**Ausgewählter Auszug**:
<<<<

Man braucht nicht Militär, auch nicht einmal absonderlicher Mililärfreund zu sein, um den Eindruck dieser Pracht geradezu für überwältigend zu erklären. Wie eine Zaubererscheinung schwebte die glanzvolle Procession an uns vorüber, und gewiß Jeder bedauerte, daß der brillante Zug den staunenden Blicken so schnell entschwand. Mit ihm erschöpfte sich indessen auch das äußere Interesse an dem officiellen Schauspiele. Was nun folgte, der endlose Einmarsch der verschiedenen Regimenter, von denen, wenigstens für das nicht militärische Auge, im Allgemeinen eines immer aussah wie das andere, war in hohem Grade ermüdend für die einer unbarmherzig herabbrennenden Sonne ausgesetzten Zuschauer, wie er eine peinliche Anstrengung für die triumphirenden Krieger gewesen ist, von denen mehrere leider diesen ihren Ruhm- und Ehrentag mit dem Leben büßen mußten, nachdem sie aus so vielen mörderischen Schlachten unverletzt heimgekehrt waren. Daß dieser bittere Tropfen dem großen Freudenbecher des Tages nicht fern gehalten werden konnte, bleibt schmerzlich zu beklagen!

Nach dem Vorbeimarsch der Suite dachten wir unsern Tribünenplatz zu verlassen, um, durch dem Festzuge abgewandte Straßen eilend, unsere Beobachtungen Unter den Linden fortzusetzen; allein die findigen Berliner um uns her boten so mannigfaltige Gelegenheit zu Volksstudien dar, daß wir uns für’s Erste auf unserem Stuhle noch festhalten ließen. Eben schwirrten die „Maikäfer“ von links heran, da erhob sich, um ihre Lieblinge besser beaugenscheinigen zu können, eine unserer Nachbarinnen von ihrem Platze. „Sitzen bleiben!“ befahlen die Hintermänner sofort; „sitzen bleiben, Sie da, A. F. Nr. 16!“ Die Schaulustige hatte nämlich ihr Taschentuch über den Kopf gelegt, um sich vor der glühenden Sonne zu schützen, und unter den Merkzeichen ihres Tuches ward nun die in ihrem Patriotismus gegen die Höflichkeit Fehlende zur Ordnung gerufen. Aehnliche Berliner Geistesblitze gaben noch mancherlei Stoff zur Erheiterung, bis schließlich die einzelnen Unternehmer unserer Plattform sich über deren Erträgniß in die Haare geriethen und einer derselben, welcher die Stühle geliefert und dafür kein genügendes Aequivalent empfangen haben wollte, mit kurzem Proceß sein Eigenthum reclamirte und uns ohne Weiteres entthronte.

>>>>

**Auflistung**:
<<<<

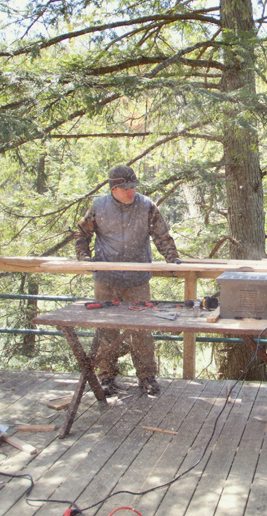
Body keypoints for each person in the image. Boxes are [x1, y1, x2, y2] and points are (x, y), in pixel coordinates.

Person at [74, 165, 182, 397]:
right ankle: (107, 378)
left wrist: (172, 259)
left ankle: (146, 377)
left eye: (134, 187)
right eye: (126, 188)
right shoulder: (98, 207)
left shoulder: (146, 206)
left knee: (142, 330)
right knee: (106, 330)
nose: (131, 192)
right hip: (106, 278)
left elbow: (161, 236)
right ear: (114, 188)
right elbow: (82, 234)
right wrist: (84, 258)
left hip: (137, 280)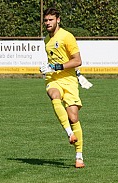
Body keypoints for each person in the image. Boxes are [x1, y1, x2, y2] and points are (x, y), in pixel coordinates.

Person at [40, 7, 86, 168]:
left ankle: (79, 156)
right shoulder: (46, 40)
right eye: (45, 20)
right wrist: (47, 68)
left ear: (58, 20)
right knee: (54, 96)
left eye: (50, 20)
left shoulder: (67, 36)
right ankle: (69, 134)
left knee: (73, 117)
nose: (47, 23)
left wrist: (61, 67)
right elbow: (52, 61)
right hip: (53, 79)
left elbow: (77, 60)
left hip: (69, 80)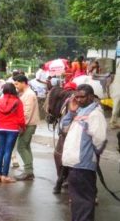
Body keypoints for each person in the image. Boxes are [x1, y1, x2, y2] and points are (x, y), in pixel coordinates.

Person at [61, 84, 107, 221]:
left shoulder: (95, 114)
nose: (79, 100)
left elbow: (100, 140)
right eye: (77, 97)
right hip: (74, 165)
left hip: (83, 166)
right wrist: (71, 112)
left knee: (83, 204)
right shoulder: (80, 112)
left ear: (91, 97)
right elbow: (64, 129)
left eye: (82, 97)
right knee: (77, 204)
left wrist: (90, 156)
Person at [0, 83, 26, 183]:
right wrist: (23, 127)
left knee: (0, 151)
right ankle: (5, 176)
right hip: (12, 129)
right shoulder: (17, 101)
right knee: (8, 151)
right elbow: (21, 117)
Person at [14, 75, 40, 181]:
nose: (16, 86)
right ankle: (29, 171)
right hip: (28, 124)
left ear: (23, 83)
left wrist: (21, 126)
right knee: (26, 147)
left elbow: (26, 112)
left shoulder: (29, 94)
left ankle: (28, 171)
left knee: (21, 147)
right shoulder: (26, 93)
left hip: (27, 124)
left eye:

>>>>

**Übungsaufgaben**:
• A. Fassen Sie im Text über den Berliner Festzug den Absatz, der mit „Nach dem Vorbeimarsch der Suite“ beginnt, knapper zusammen, ohne seine wesentlichen Fakten zu verlieren.
• B. Wovor wollte sich die Nachbarin im Text über den Berliner Festzug mit dem Taschentuch auf dem Kopf schützen?
• C. Führen Sie den Text über den Berliner Festzug im Anschluss an seinen letzten Satz weiter.

**Erwartete Ergebnisse**:
• A. Nach dem Vorbeimarsch der Suite wollten die Berichtenden ihren Tribünenplatz verlassen, um ihre Beobachtungen Unter den Linden fortzusetzen. Weil die Berliner um sie herum reichlich Stoff für Volksstudien boten, blieben sie jedoch zunächst sitzen. Als die „Maikäfer“ heranzogen, stand eine Nachbarin auf, um besser sehen zu können. Die Hintermänner riefen sie sofort zur Ordnung, und zwar mit „A. F. Nr. 16“, den Merkzeichen des Taschentuchs, das sie sich gegen die Sonne über den Kopf gelegt hatte. Ähnliche Berliner Geistesblitze sorgten für weitere Erheiterung. Schließlich gerieten die Unternehmer der Plattform über deren Ertrag in Streit. Derjenige, der die Stühle geliefert hatte und sich dafür nicht angemessen entlohnt sah, forderte sein Eigentum zurück, sodass die Berichtenden ihre Sitze räumen mussten.

• B. Vor der glühenden Sonne.

• C.
Dergleichen improvisirte Schauempore hatte übrigens die Siegesstraße eine Menge aufzuweisen: Handwagen, Hökerkarren, Fässer und Kisten, und dies Alles mußte, an passenden Stellen aufgebaut, als Tribüne dienen, und alle solche Speculanten machten blühende Geschäfte. Ebenso die improvisirten und ambulanten Restaurationen, die sich neben ihnen etablirten. Unsere Estrade ward in regelmäßigen Intervallen von einem vierschrötigen Gesellen besucht, welcher in einem großen Pferdeeimer Wasser, in einem ditto Gefäße Himbeersaft feilbot und, das Glas des also gemischten Trankes zu fünf Silbergroschen verkaufend, sich eines reißenden Absatzes erfreute. Wie kolossal der Verbrauch von durstlöschenden Mitteln von Seiten des schaulustigen Publicums überhaupt gewesen ist, mögen ein paar authentische Ziffern beweisen. Die Restauration der in der Königgrätzer Straße errichteten Victoriatribüne war für fünfundzwanzig Thaler verpachtet worden. Der Pächter aber schenkte in einer einzigen Stunde fünfundzwanzig Eimer Limonade, jedes Glas zu fünf Silbergroschen, und gleichzeitig zehn Tonnen Lagerbier aus, das Seidel zu zwei und einem halben Groschen. Aus dem letztern Getränke allein erzielte er mithin einen Reingewinn von hundertfünfzig Thalern. Von der Tribüne C am Pariser Platze wurden, außer Selterserwasser etc., siebenzehn Tonnen Bier consumirt, wodurch dem Erfrischungspächter ein Gewinn von mehr als dreihundert Thalern erwuchs!

Nach einigen verunglückten Anläufen drangen wir endlich durch die Friedrichsstraße glücklich bis nach den Linden vor und eroberten uns mit Todesverachtung einen Sessel auf Kranzler’s Perron, im Augenblick, als die reitende Garde-Artillerie im Trabe vorüberdefilirte, so daß ringsum die Erde bebte. Wer aber waren auf dieser süßen Tribüne unsere Nachbarn? Zwei französische Officiere, die, jedenfalls aus irgend einer preußischen Festung entlassen und auf dem Rückwege nach der Heimath begriffen, ehrlos genug waren, sich, bei einer Schale Eis, einen Triumphzug zu begaffen, welcher für ihre Nation ein Moment der tiefsten Demüthigung bezeichnet und die französische Gloire, dies Wahnbild ihrer Eitelkeit, wer weiß, für immer ausgelöscht hat. Bedarf es eines Commentars zu diesem neuen „Beitrage zur Völker-Psychologie“?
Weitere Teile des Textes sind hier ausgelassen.